Great article. So very true. It's staggering how easy it is to snap photos and video.

When I look back at my own family's photo history going back to when my Grandma was a babe to now, it's not the few 'pro' type photos, but the regular snapshots which mean the most.

Cheers,
Keebler


----------



## absolutetotalgeek (Sep 18, 2005)

While I've used Photoshelter, good product does what's supposed to, easy to use etc and they do try and improve it, be better served if he kept his egotistical, self-serving and transparent marketing ploys to himself.

Rant? Hardly...


----------



## Aceline (Feb 21, 2012)

Great shot


----------



## mrjimmy (Nov 8, 2003)

SINC, wonderful shot. 



absolutetotalgeek said:


> if he kept his egotistical, self-serving and transparent marketing ploys to himself.
> 
> Rant? Hardly...


+1


----------



## eMacMan (Nov 27, 2006)

Hey Don,

Just for fun tried the PS Elements "Sharpen More" filter on the Jett shot. Was rather surprised at the result.


----------



## DempsyMac (May 24, 2007)

thanks for sharing that link, I love reading stuff like that


----------



## SINC (Feb 16, 2001)

eMacMan said:


> Hey Don,
> 
> Just for fun tried the PS Elements "Sharpen More" filter on the Jett shot. Was rather surprised at the result.
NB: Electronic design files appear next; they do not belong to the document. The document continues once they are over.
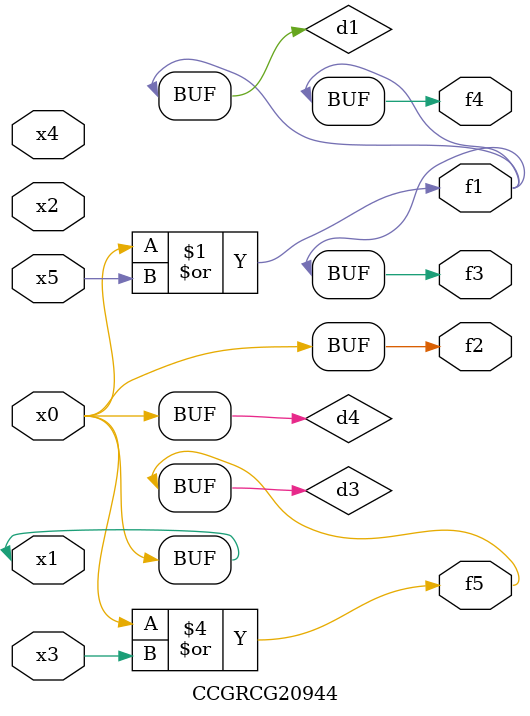
<source format=v>
module CCGRCG20944(
	input x0, x1, x2, x3, x4, x5,
	output f1, f2, f3, f4, f5
);

	wire d1, d2, d3, d4;

	or (d1, x0, x5);
	xnor (d2, x1, x4);
	or (d3, x0, x3);
	buf (d4, x0, x1);
	assign f1 = d1;
	assign f2 = d4;
	assign f3 = d1;
	assign f4 = d1;
	assign f5 = d3;
endmodule

</source>
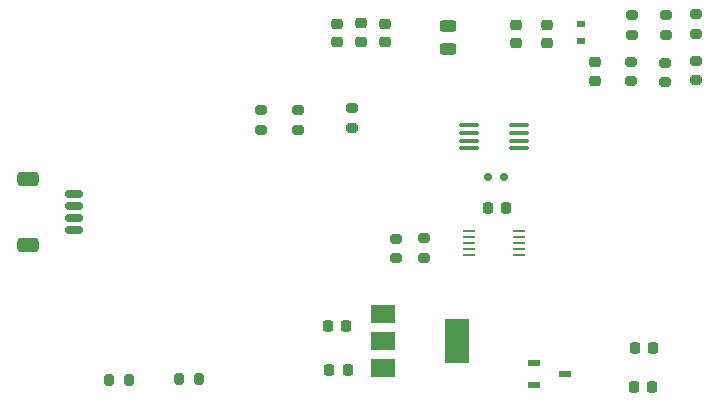
<source format=gbr>
%TF.GenerationSoftware,KiCad,Pcbnew,7.0.8-7.0.8~ubuntu22.04.1*%
%TF.CreationDate,2023-10-19T14:38:34-05:00*%
%TF.ProjectId,rm3100Remote,726d3331-3030-4526-956d-6f74652e6b69,0.0.5*%
%TF.SameCoordinates,Original*%
%TF.FileFunction,Paste,Top*%
%TF.FilePolarity,Positive*%
%FSLAX46Y46*%
G04 Gerber Fmt 4.6, Leading zero omitted, Abs format (unit mm)*
G04 Created by KiCad (PCBNEW 7.0.8-7.0.8~ubuntu22.04.1) date 2023-10-19 14:38:34*
%MOMM*%
%LPD*%
G01*
G04 APERTURE LIST*
G04 Aperture macros list*
%AMRoundRect*
0 Rectangle with rounded corners*
0 $1 Rounding radius*
0 $2 $3 $4 $5 $6 $7 $8 $9 X,Y pos of 4 corners*
0 Add a 4 corners polygon primitive as box body*
4,1,4,$2,$3,$4,$5,$6,$7,$8,$9,$2,$3,0*
0 Add four circle primitives for the rounded corners*
1,1,$1+$1,$2,$3*
1,1,$1+$1,$4,$5*
1,1,$1+$1,$6,$7*
1,1,$1+$1,$8,$9*
0 Add four rect primitives between the rounded corners*
20,1,$1+$1,$2,$3,$4,$5,0*
20,1,$1+$1,$4,$5,$6,$7,0*
20,1,$1+$1,$6,$7,$8,$9,0*
20,1,$1+$1,$8,$9,$2,$3,0*%
G04 Aperture macros list end*
%ADD10RoundRect,0.200000X-0.275000X0.200000X-0.275000X-0.200000X0.275000X-0.200000X0.275000X0.200000X0*%
%ADD11RoundRect,0.150000X-0.625000X0.150000X-0.625000X-0.150000X0.625000X-0.150000X0.625000X0.150000X0*%
%ADD12RoundRect,0.250000X-0.650000X0.350000X-0.650000X-0.350000X0.650000X-0.350000X0.650000X0.350000X0*%
%ADD13RoundRect,0.200000X-0.200000X-0.275000X0.200000X-0.275000X0.200000X0.275000X-0.200000X0.275000X0*%
%ADD14RoundRect,0.225000X0.225000X0.250000X-0.225000X0.250000X-0.225000X-0.250000X0.225000X-0.250000X0*%
%ADD15RoundRect,0.225000X0.250000X-0.225000X0.250000X0.225000X-0.250000X0.225000X-0.250000X-0.225000X0*%
%ADD16RoundRect,0.225000X-0.250000X0.225000X-0.250000X-0.225000X0.250000X-0.225000X0.250000X0.225000X0*%
%ADD17RoundRect,0.150000X-0.150000X-0.200000X0.150000X-0.200000X0.150000X0.200000X-0.150000X0.200000X0*%
%ADD18RoundRect,0.243750X-0.456250X0.243750X-0.456250X-0.243750X0.456250X-0.243750X0.456250X0.243750X0*%
%ADD19R,0.800000X0.600000*%
%ADD20RoundRect,0.100000X-0.712500X-0.100000X0.712500X-0.100000X0.712500X0.100000X-0.712500X0.100000X0*%
%ADD21R,1.100000X0.250000*%
%ADD22R,2.000000X1.500000*%
%ADD23R,2.000000X3.800000*%
%ADD24RoundRect,0.225000X-0.225000X-0.250000X0.225000X-0.250000X0.225000X0.250000X-0.225000X0.250000X0*%
%ADD25R,1.050000X0.600000*%
G04 APERTURE END LIST*
D10*
%TO.C,R7*%
X-74828400Y64985400D03*
X-74828400Y63335400D03*
%TD*%
D11*
%TO.C,J6*%
X-90659200Y57888000D03*
X-90659200Y56888000D03*
X-90659200Y55888000D03*
X-90659200Y54888000D03*
D12*
X-94534200Y59188000D03*
X-94534200Y53588000D03*
%TD*%
D10*
%TO.C,R10*%
X-60960000Y54165000D03*
X-60960000Y52515000D03*
%TD*%
%TO.C,R11*%
X-63398400Y54114200D03*
X-63398400Y52464200D03*
%TD*%
%TO.C,R8*%
X-67056000Y65137800D03*
X-67056000Y63487800D03*
%TD*%
%TO.C,R9*%
X-71628000Y64985400D03*
X-71628000Y63335400D03*
%TD*%
D13*
%TO.C,R12*%
X-81707600Y42214800D03*
X-80057600Y42214800D03*
%TD*%
%TO.C,R13*%
X-87642200Y42113200D03*
X-85992200Y42113200D03*
%TD*%
D14*
%TO.C,C1*%
X-54038200Y56743600D03*
X-55588200Y56743600D03*
%TD*%
D15*
%TO.C,C2*%
X-50568800Y70694600D03*
X-50568800Y72244600D03*
%TD*%
%TO.C,C3*%
X-53238800Y70664600D03*
X-53238800Y72214600D03*
%TD*%
D16*
%TO.C,C4*%
X-68326000Y72301400D03*
X-68326000Y70751400D03*
%TD*%
%TO.C,C5*%
X-66359950Y72351400D03*
X-66359950Y70801400D03*
%TD*%
%TO.C,C6*%
X-64298800Y72324600D03*
X-64298800Y70774600D03*
%TD*%
%TO.C,C7*%
X-46532800Y69050200D03*
X-46532800Y67500200D03*
%TD*%
D17*
%TO.C,D1*%
X-54188800Y59369600D03*
X-55588800Y59369600D03*
%TD*%
D18*
%TO.C,F1*%
X-58958800Y72077100D03*
X-58958800Y70202100D03*
%TD*%
D19*
%TO.C,FB1*%
X-47728800Y70859600D03*
X-47728800Y72259600D03*
%TD*%
D10*
%TO.C,R1*%
X-43401600Y73011800D03*
X-43401600Y71361800D03*
%TD*%
%TO.C,R2*%
X-40487600Y73011800D03*
X-40487600Y71361800D03*
%TD*%
%TO.C,R3*%
X-37918800Y73094600D03*
X-37918800Y71444600D03*
%TD*%
%TO.C,R4*%
X-43484800Y69100200D03*
X-43484800Y67450200D03*
%TD*%
%TO.C,R5*%
X-40589200Y68989600D03*
X-40589200Y67339600D03*
%TD*%
%TO.C,R6*%
X-37918800Y69194600D03*
X-37918800Y67544600D03*
%TD*%
D20*
%TO.C,U1*%
X-57179700Y63713000D03*
X-57179700Y63063000D03*
X-57179700Y62413000D03*
X-57179700Y61763000D03*
X-52954700Y61763000D03*
X-52954700Y62413000D03*
X-52954700Y63063000D03*
X-52954700Y63713000D03*
%TD*%
D21*
%TO.C,U2*%
X-57217200Y54746400D03*
X-57217200Y54246400D03*
X-57217200Y53746400D03*
X-57217200Y53246400D03*
X-57217200Y52746400D03*
X-52917200Y52746400D03*
X-52917200Y53246400D03*
X-52917200Y53746400D03*
X-52917200Y54246400D03*
X-52917200Y54746400D03*
%TD*%
D22*
%TO.C,U4*%
X-64465600Y47766000D03*
X-64465600Y45466000D03*
D23*
X-58165600Y45466000D03*
D22*
X-64465600Y43166000D03*
%TD*%
D14*
%TO.C,C9*%
X-67560000Y46736000D03*
X-69110000Y46736000D03*
%TD*%
%TO.C,C8*%
X-67449400Y42976800D03*
X-68999400Y42976800D03*
%TD*%
D24*
%TO.C,C10*%
X-43142200Y44856400D03*
X-41592200Y44856400D03*
%TD*%
%TO.C,C11*%
X-43193800Y41569600D03*
X-41643800Y41569600D03*
%TD*%
D25*
%TO.C,U5*%
X-51642800Y43622000D03*
X-51642800Y41722000D03*
X-49042800Y42672000D03*
%TD*%
M02*

</source>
That sure did sharpen it up Bob.


----------



## eMacMan (Nov 27, 2006)

SINC said:


> That sure did sharpen it up Bob.


Noticed some flash burns on the face after it was sharpened. Could be cured by deselecting those areas and then feathering the selected area before running the the filter.

FWIW I almost never resort to the sharpen more setting, this time though it did work.


----------



## eMacMan (Nov 27, 2006)

Hey Don,

Did the same thing but excluded and feathered the flash burn areas from the sharpen. Then reversed the selection and applied an average blur to the flash burns. At about a minute that is quite a bit more time than I typically give any photo but I do like the results.


----------